I climb the stairs and, before I shower, I check my email and get tangled up in some work-related stuff. As I’m trying to muddle through a problem, sending off emails and double-checking case notes, I hear whistling from downstairs. Sometimes tuneless, sometimes melodic, always cheery, it’s the sound of a child doing what children love to do most: being creative, making something, exploring the space between his own imagination and the world around, his discoveries reflected in what he puts on the page. I can hear my son drawing away happily, his cheerful bird call signaling to the world that he is drawing at the table by the sunny window and loving the moment. It’s the sound of happy industry.

My son and daughter are very different kids. My son wears contentment on his sleeve, humming and singing and whistling while drawing or painting or reading or building or even eating. Yes, he hums when he is eating something that he really loves – nice feedback for the cook. My daughter shows her contentment differently, by channeling her natural intensity into an activity, be it art or reading or writing or pretending. She just goes deeply into whatever it is, and it’s her involvement and concentration that tell me that she’s truly happy.

Both of my kids seem happiest when they are creating. Children love to make stuff. They are industrious. It’s not the adult version of productivity, which is so often marred by anxiety and pressure, banality, repetition, performance metrics and high-stakes outcomes. Instead, children pursue happy industry. They eagerly seek ways to interact with the world in a fully active, engaged manner. They turn a box into something to play with; create a small book of drawings; glue together sticks to make a little house; fall into a great book; play school with stuffed animals or dolls; create entire imaginary worlds – it’s all about making something, transforming one thing into something else, learning and engaging, pretending, being active, not passive. A great deal of what they do most naturally is inherently creative. When their version of productivity is devalued and forced to look more like that of adults – e.g., with an over-reliance on performance metrics, high-stakes outcomes (i.e., testing), repetition, banality, pressure – we are getting in the way of their healthy development.

The trailblazing psychologist Erik Erikson conceptualized psychosocial development as a set of stages, each stage framed as a conflict between a healthy developmental step and what happens if that stage is not completed successfully.

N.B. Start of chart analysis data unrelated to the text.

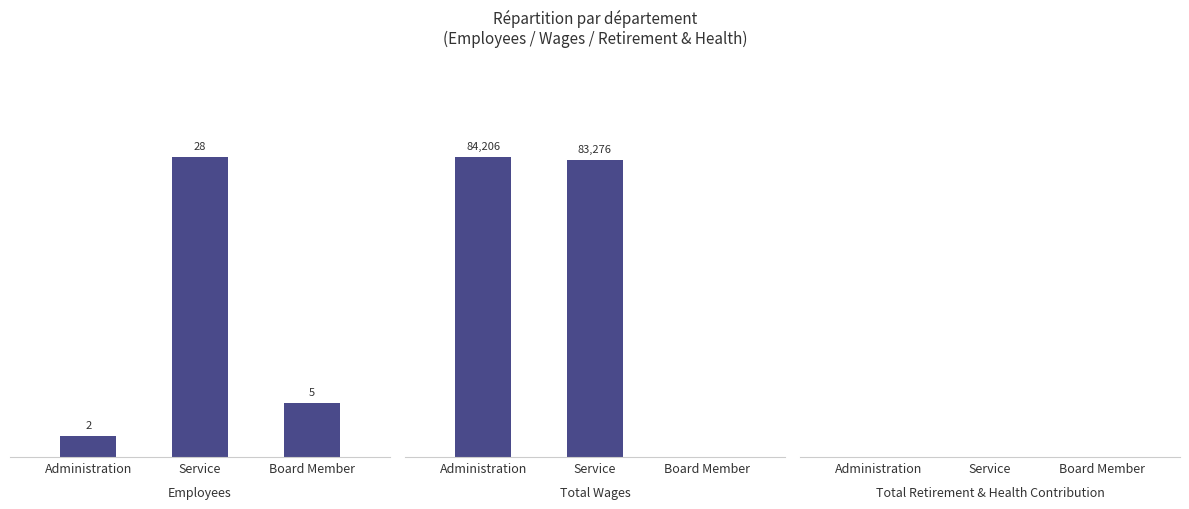

Rank the series at Board Member from highest to lowest value.

Employees, Total Wages, Total Retirement & Health Contribution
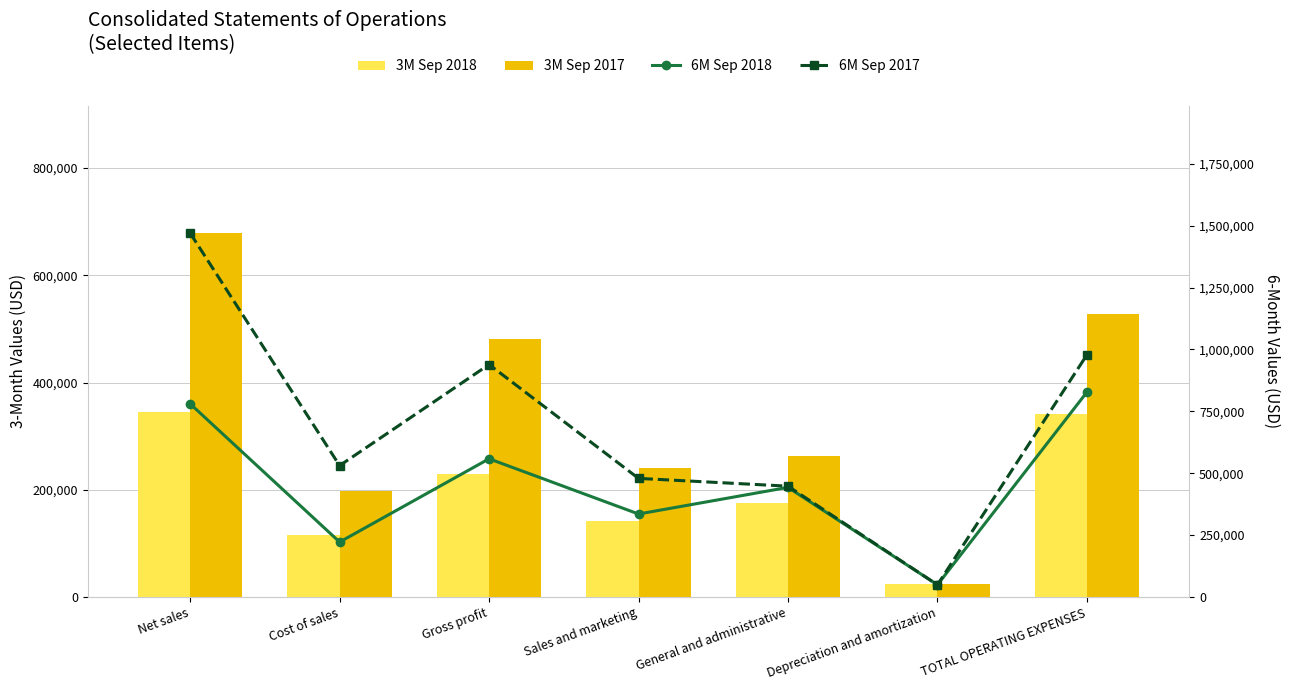

What are all the series names shown in the legend?

3M Sep 2018, 3M Sep 2017, 6M Sep 2018, 6M Sep 2017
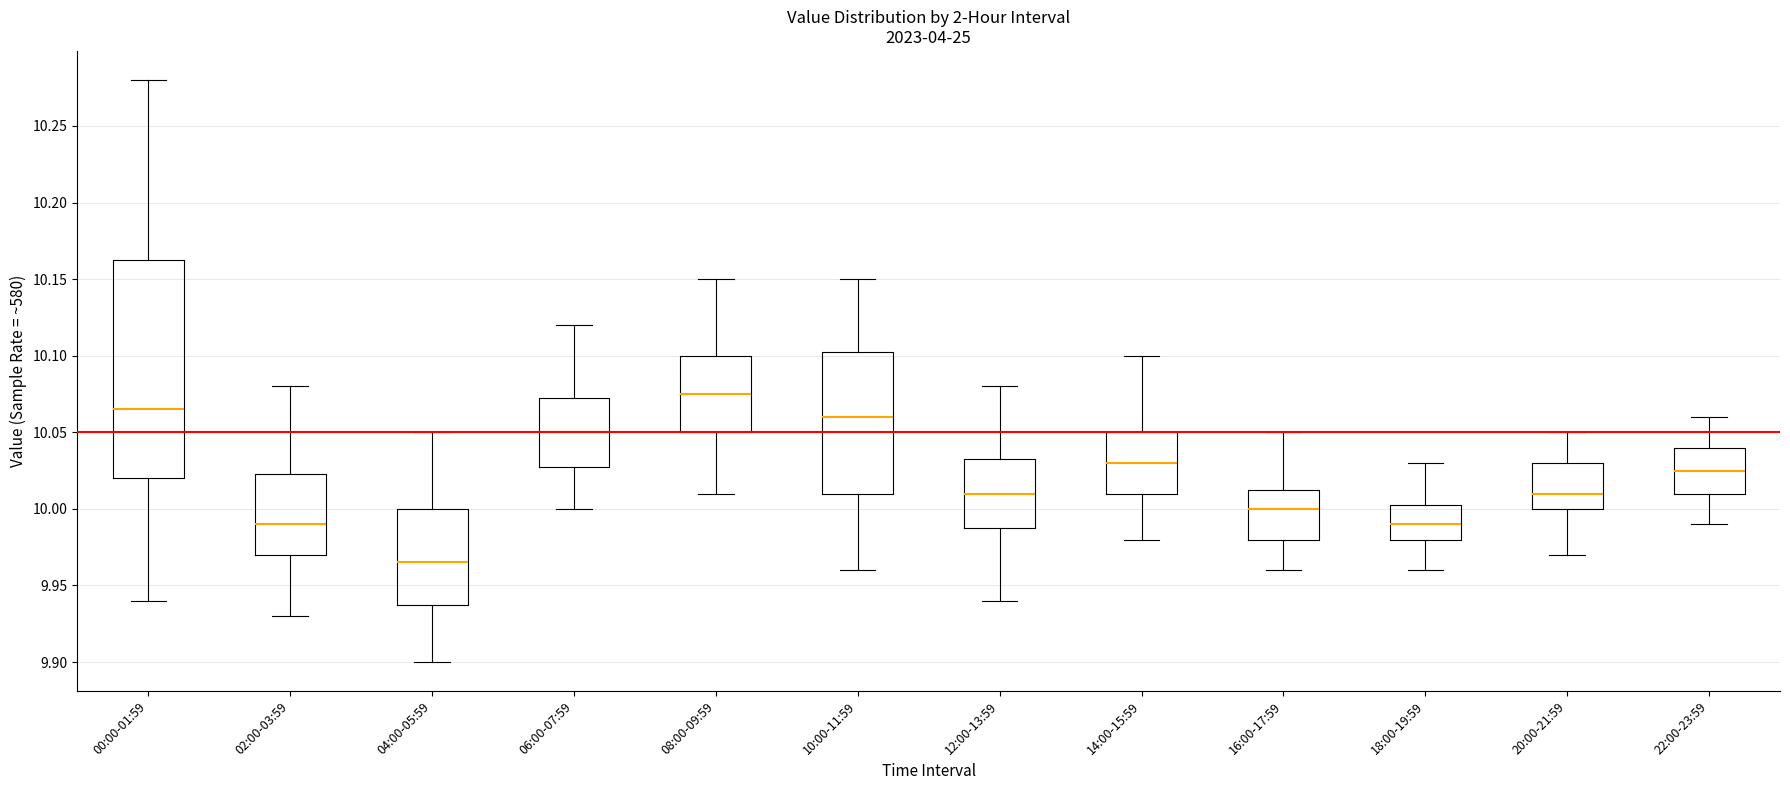

Which box's median line is the highest?

08:00-09:59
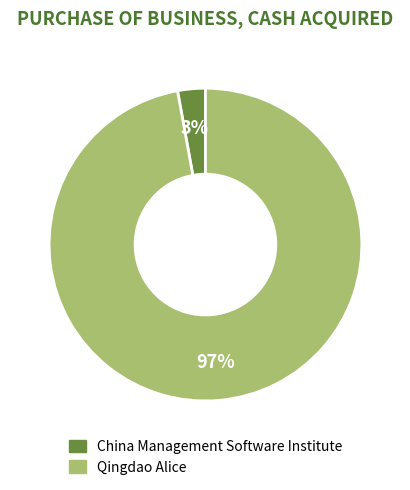

To the nearest percent, what percentage of the pie is Qingdao Alice?

97%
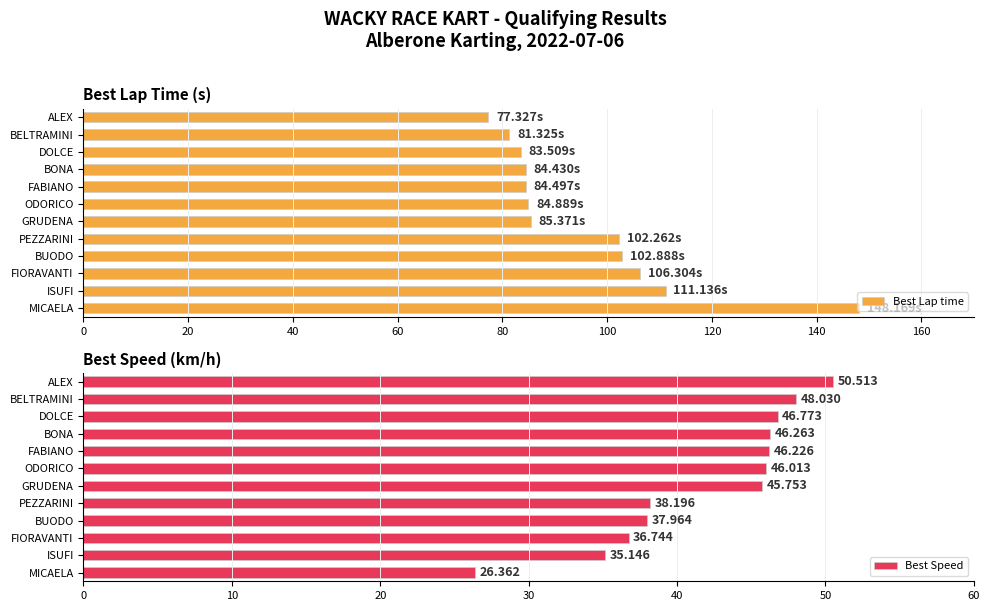

List the labels in order of Best Speed value, largest first.

ALEX, BELTRAMINI, DOLCE, BONA, FABIANO, ODORICO, GRUDENA, PEZZARINI, BUODO, FIORAVANTI, ISUFI, MICAELA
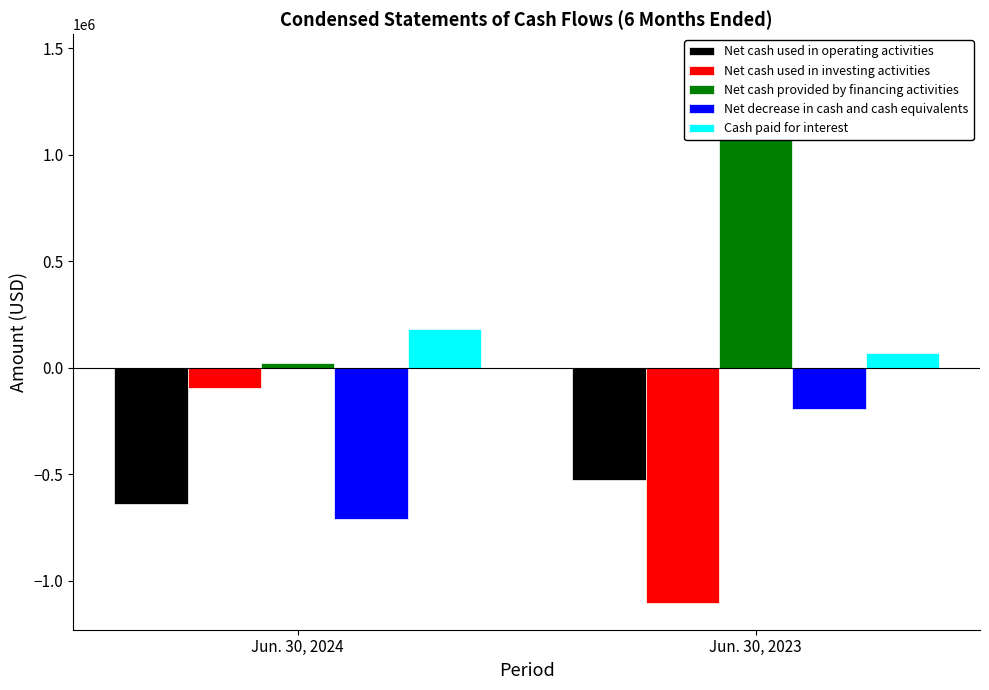

Where is Net cash used in operating activities nearest to the value -583303?

Jun. 30, 2024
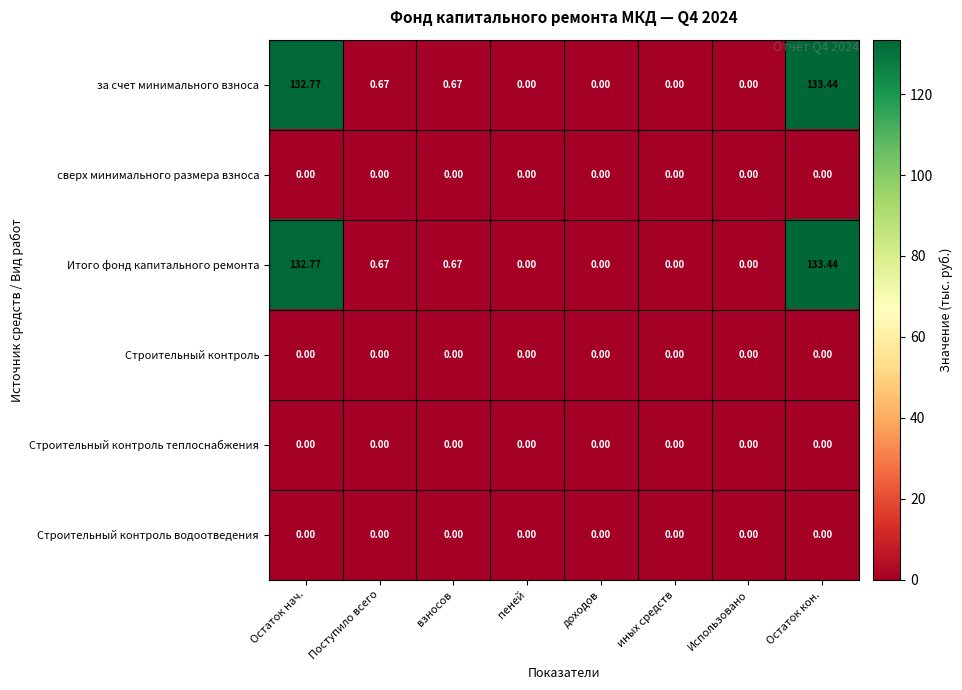

Which label corresponds to the largest value in the chart?

Остаток кон.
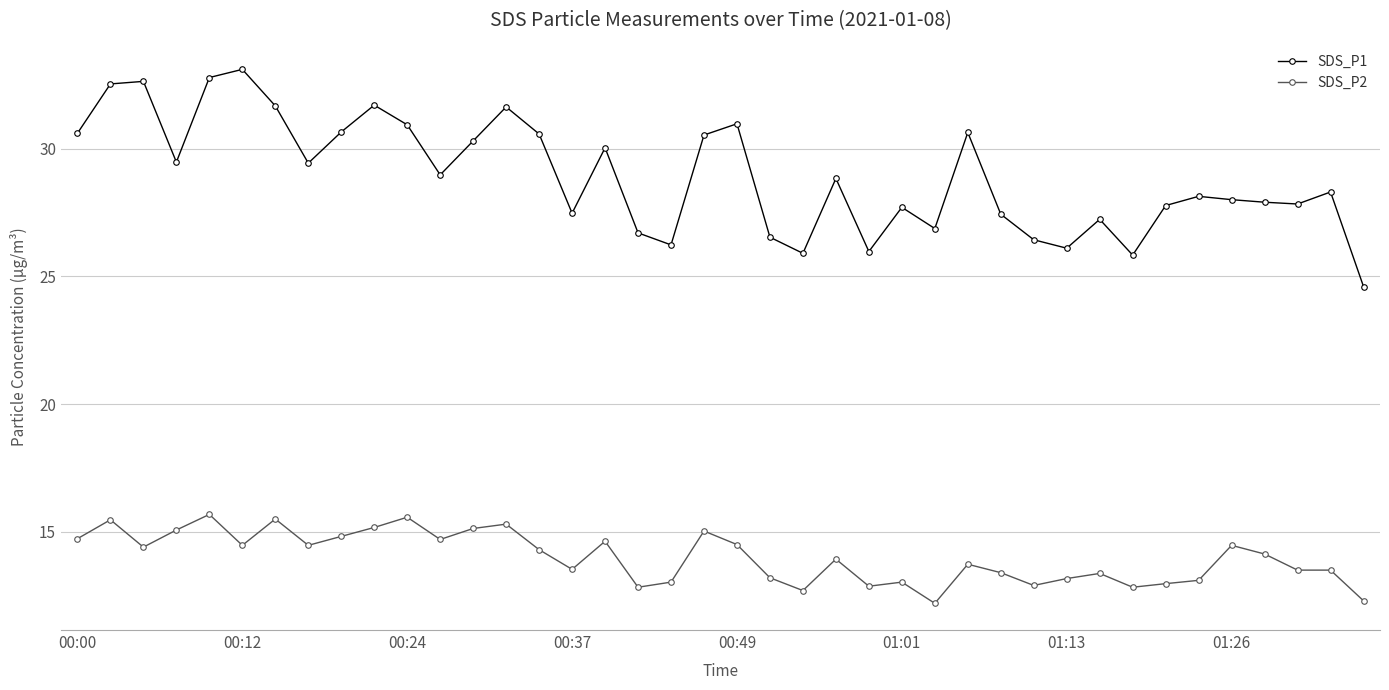

Rank the series by their maximum value, from lowest to highest.

SDS_P2, SDS_P1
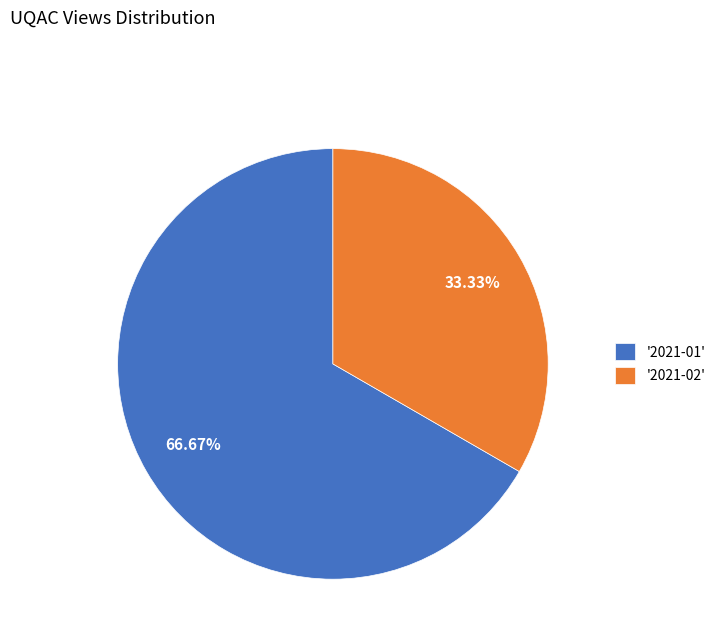

Rank the categories by value from highest to lowest.

'2021-01', '2021-02'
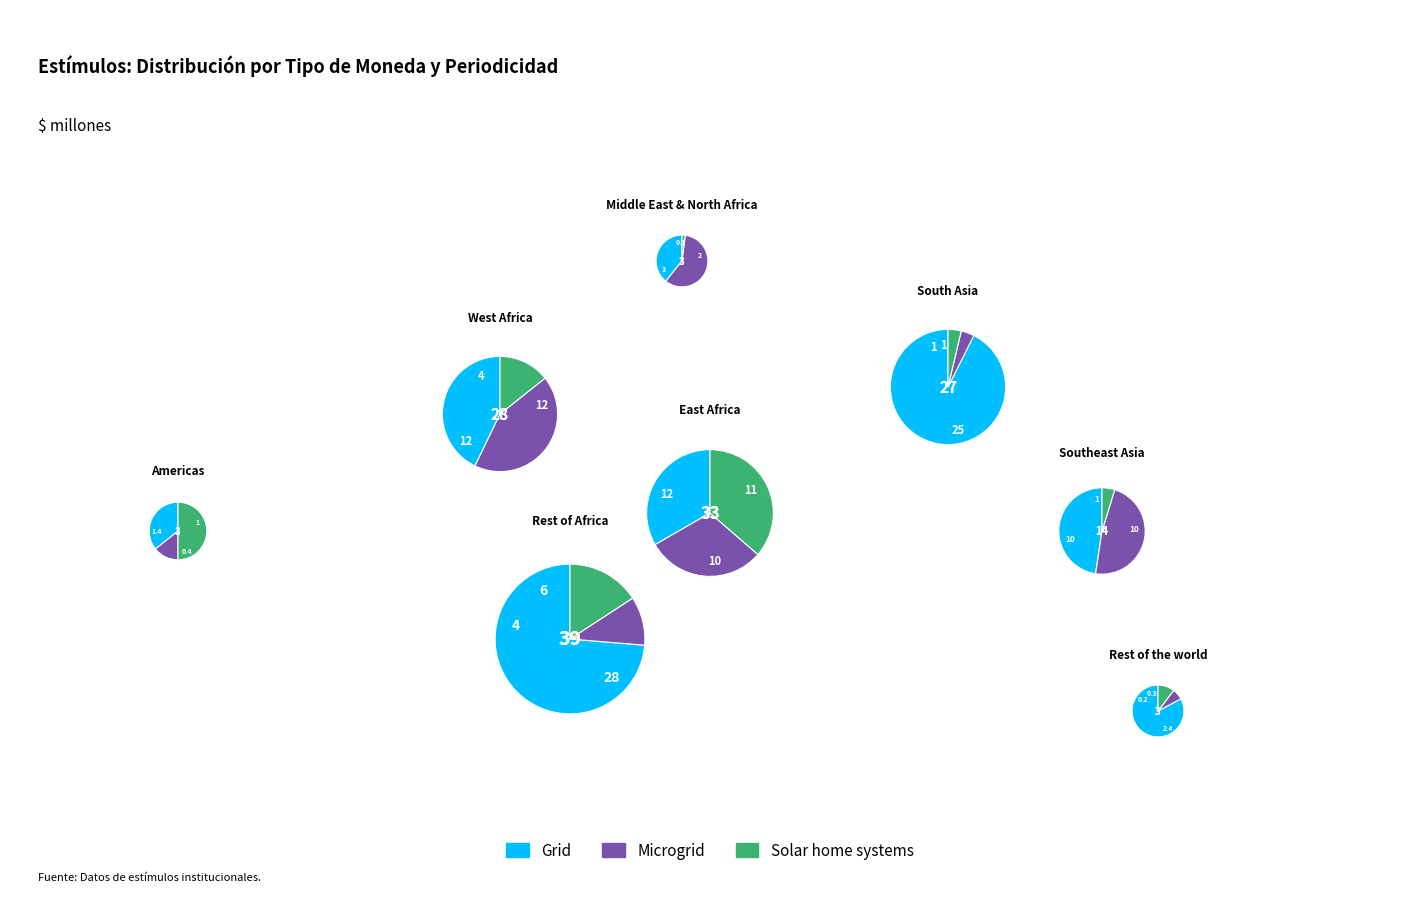

How much of the chart is everything except 4?

69.4%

His theory, unlike other psychoanalytic theories of the day, extended the concept of development across the lifespan and was concrete about what people are trying to accomplish at each stage. The fourth stage of psychosocial development, from ages 5 to 11, he called “Industry vs. Inferiority.” Healthy development in this stage is marked by increasing pride in one’s accomplishments, active engagement with the world around oneself, and a blossoming sense of oneself as competent. In college and graduate school, studying child psychology, I was particularly taken with the sense that children are industrious, and their form of industry is fun and creative and both inspiring and humbling to see.

Historic site: former fort

Historic site: former fort

Under the evergreen tree in the front yard, shadows move in the twilight. My kids and two friends are building a fort out of logs. They move about, staying low under the boughs, pausing and squatting and placing logs, spider-walking around their developing creation. Walls take shape; conflicts and compromises get worked out; gravity is reckoned with when some logs topple and have to be placed carefully anew. Plans are laid, attempted, and reworked. Their discussions are barely audible through the house window. My son occasionally whistles. I’m aware of all of these sounds as the hum of contented kids doing what kids love to do most – it’s the hum of happy industry.